■ **What this exercise asks**:
[1] In the forum thread on quarter-zip sweaters, which brand made the quarter-zip that maxnharry finds pretty versatile?
[2] Pick up the forum thread on quarter-zip and half-zip sweaters after its last post and continue it.

■ **Reading text**:
>>>>>

# Quarter Zip/Half Zip



## Danny (Mar 24, 2005)

What do you guys think of this type of sweater? It seems to have become almost de rigueur over the past 4 or 5 years. Does it have any sartorial gravity or is it just a weirdo psuedo athletic styling?

Danny


----------



## JDC (Dec 2, 2006)

Danny said:


> What do you guys think of this type of sweater? It seems to have become almost de rigueur over the past 4 or 5 years. Does it have any sartorial gravity or is it just a weirdo psuedo athletic styling?
> 
> Danny


It's a tough design to coordinate. Worn alone and with the collar unzipped, it looks like an oversized polo neck or half-finished shawl collar. Alone and zipped up, it looks a bit effeminate (like a woman's turtleneck with the zipper in front instead of in back).

The only combo I've seen that looks good is with the collar partially unzipped, and a shirt or standard men's turtleneck worn underneath.


----------



## tntele (Apr 12, 2007)

I also think that these look good over a shirt and tie. Reference from Tilt's thread earlier in the week.


----------



## maxnharry (Dec 3, 2004)

I have a quarter one from Barbour and think it's pretty versatile.


----------



## Naval Gent (May 12, 2007)

I don't like them (for me). In my mind there's nothing "traditional" about them. On the other hand, there are many other things that a man could wear that are much, much worse. My boys have one or two of the BB 1/4 zip ones, and they're OK for teenagers, I guess. Not for the purist, however.

Scott


----------



## DougNZ (Aug 31, 2005)

I don't like the way the zip makes the collar stiff. I much prefer a 3 button rugby style sweater.


----------



## Topsider (Jul 9, 2005)

Danny said:


> What do you guys think of this type of sweater? It seems to have become almost de rigueur over the past 4 or 5 years. Does it have any sartorial gravity or is it just a weirdo psuedo athletic styling?


The latter, IMO.

<<<<<

■ **Given data**:
>>>>>

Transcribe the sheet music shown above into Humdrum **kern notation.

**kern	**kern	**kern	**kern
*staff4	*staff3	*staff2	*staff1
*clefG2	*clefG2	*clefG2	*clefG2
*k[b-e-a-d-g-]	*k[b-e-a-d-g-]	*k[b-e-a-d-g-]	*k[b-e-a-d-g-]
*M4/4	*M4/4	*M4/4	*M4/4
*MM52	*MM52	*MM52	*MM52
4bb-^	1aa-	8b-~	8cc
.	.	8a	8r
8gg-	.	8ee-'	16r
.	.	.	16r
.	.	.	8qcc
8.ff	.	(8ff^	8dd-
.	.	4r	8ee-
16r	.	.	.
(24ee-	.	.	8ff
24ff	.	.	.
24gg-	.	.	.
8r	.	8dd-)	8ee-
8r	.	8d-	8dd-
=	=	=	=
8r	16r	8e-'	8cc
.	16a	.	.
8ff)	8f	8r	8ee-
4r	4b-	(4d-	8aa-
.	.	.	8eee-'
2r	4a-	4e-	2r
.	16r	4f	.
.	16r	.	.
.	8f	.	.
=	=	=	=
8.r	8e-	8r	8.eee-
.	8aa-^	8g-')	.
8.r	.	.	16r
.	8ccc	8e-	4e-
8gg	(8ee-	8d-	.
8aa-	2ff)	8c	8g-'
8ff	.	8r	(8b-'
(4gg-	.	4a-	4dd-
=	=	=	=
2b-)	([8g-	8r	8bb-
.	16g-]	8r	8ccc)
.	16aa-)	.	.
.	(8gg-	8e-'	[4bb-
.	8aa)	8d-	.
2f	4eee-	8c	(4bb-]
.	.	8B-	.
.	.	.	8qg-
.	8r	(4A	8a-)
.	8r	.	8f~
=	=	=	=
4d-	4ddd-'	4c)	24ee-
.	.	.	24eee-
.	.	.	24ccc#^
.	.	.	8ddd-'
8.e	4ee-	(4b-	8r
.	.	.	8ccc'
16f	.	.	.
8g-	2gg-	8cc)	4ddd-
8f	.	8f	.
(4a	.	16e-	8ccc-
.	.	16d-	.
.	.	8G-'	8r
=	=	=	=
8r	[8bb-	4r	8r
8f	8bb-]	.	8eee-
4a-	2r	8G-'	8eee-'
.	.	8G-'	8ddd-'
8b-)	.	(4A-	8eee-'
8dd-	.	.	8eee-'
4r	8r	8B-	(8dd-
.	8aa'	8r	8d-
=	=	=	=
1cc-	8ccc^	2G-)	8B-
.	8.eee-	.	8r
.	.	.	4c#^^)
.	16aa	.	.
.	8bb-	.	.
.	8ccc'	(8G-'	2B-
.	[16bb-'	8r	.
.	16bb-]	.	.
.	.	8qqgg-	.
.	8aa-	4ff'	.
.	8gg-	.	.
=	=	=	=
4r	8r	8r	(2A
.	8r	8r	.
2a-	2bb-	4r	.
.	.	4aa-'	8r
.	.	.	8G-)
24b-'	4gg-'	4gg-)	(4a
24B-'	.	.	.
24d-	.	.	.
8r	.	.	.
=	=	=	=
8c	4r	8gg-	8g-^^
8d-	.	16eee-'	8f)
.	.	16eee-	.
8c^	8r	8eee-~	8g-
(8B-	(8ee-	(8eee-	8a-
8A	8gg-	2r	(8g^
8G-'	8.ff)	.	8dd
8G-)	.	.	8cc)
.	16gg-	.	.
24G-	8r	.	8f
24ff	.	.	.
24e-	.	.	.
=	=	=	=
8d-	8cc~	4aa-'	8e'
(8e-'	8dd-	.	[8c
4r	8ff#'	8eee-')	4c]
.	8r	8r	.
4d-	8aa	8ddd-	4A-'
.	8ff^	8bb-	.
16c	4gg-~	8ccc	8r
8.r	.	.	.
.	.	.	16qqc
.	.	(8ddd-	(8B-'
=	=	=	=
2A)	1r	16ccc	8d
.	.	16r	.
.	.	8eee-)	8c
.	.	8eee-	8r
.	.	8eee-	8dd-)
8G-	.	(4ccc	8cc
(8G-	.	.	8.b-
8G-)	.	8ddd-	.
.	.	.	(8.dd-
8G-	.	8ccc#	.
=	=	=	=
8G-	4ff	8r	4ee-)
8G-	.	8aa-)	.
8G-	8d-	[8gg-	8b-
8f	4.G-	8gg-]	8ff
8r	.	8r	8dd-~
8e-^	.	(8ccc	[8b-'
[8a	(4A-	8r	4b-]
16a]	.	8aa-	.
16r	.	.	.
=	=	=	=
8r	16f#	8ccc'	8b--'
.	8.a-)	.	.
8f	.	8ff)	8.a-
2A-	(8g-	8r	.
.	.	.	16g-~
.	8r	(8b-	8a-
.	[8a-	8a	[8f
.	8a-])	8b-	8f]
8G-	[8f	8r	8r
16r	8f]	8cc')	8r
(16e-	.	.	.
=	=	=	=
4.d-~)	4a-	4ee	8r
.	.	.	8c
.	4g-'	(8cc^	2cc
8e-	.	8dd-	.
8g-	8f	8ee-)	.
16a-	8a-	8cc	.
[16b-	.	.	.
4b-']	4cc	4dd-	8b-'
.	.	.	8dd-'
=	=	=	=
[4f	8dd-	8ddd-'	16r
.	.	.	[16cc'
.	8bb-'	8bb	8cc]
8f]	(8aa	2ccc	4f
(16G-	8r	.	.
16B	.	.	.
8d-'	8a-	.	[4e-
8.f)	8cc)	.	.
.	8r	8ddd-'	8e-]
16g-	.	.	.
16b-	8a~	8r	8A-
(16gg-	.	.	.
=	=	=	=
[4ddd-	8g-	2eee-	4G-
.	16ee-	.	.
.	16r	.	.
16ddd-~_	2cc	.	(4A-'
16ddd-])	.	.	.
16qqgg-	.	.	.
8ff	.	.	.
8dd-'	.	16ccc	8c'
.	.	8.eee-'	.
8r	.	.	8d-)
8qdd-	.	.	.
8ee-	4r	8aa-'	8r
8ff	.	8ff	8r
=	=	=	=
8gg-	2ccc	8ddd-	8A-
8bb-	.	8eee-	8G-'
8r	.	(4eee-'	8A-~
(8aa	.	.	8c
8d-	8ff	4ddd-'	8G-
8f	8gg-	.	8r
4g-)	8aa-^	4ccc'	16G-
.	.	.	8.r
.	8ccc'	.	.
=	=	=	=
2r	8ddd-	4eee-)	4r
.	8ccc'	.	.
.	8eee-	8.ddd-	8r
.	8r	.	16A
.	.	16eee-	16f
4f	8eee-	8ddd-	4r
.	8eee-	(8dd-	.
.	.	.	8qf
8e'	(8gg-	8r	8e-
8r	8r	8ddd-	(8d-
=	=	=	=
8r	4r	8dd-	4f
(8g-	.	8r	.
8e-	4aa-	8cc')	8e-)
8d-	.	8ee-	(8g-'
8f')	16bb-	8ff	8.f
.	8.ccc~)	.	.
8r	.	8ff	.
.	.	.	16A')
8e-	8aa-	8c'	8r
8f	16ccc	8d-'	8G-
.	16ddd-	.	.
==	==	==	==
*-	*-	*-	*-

<<<<<

■ **Answers for the tasks**:
[1] Barbour.

[2]
I confess to owning one, a dark-gray number from L. L. Bean, made in Norway. Typically, I'll wear it over a cotton turtleneck. The zipper lets you "ventilate" a bit if you start to get a little too warm, something you can't do with a crewneck sweater.

It's not really very traditional.


----------



## Asterix (Jun 7, 2005)

Own 5 of them from Orvis and I wear them with OCBDs. They are comfortable and serve as a deviation from the conventional crew neck or v-neck sweaters.


----------



## Cool Cal (Jan 19, 2007)

I like the look when it is done well. Unfortunatley, every time I try one on, something looks a bit off.


----------



## PittDoc (Feb 24, 2007)

These sweaters appear to be for sale everywhere. Stacks of them in TJMaxx. All the catalogs crowding my mailbox this season have them. Just too common and not at all Trad IMHO.


----------



## dopey (Jan 17, 2005)

I have seen in person and it is by far the nicest iteration in the genre that I have come across. Click on the closeup to see the cashmere pile. It is really beautiful stuff.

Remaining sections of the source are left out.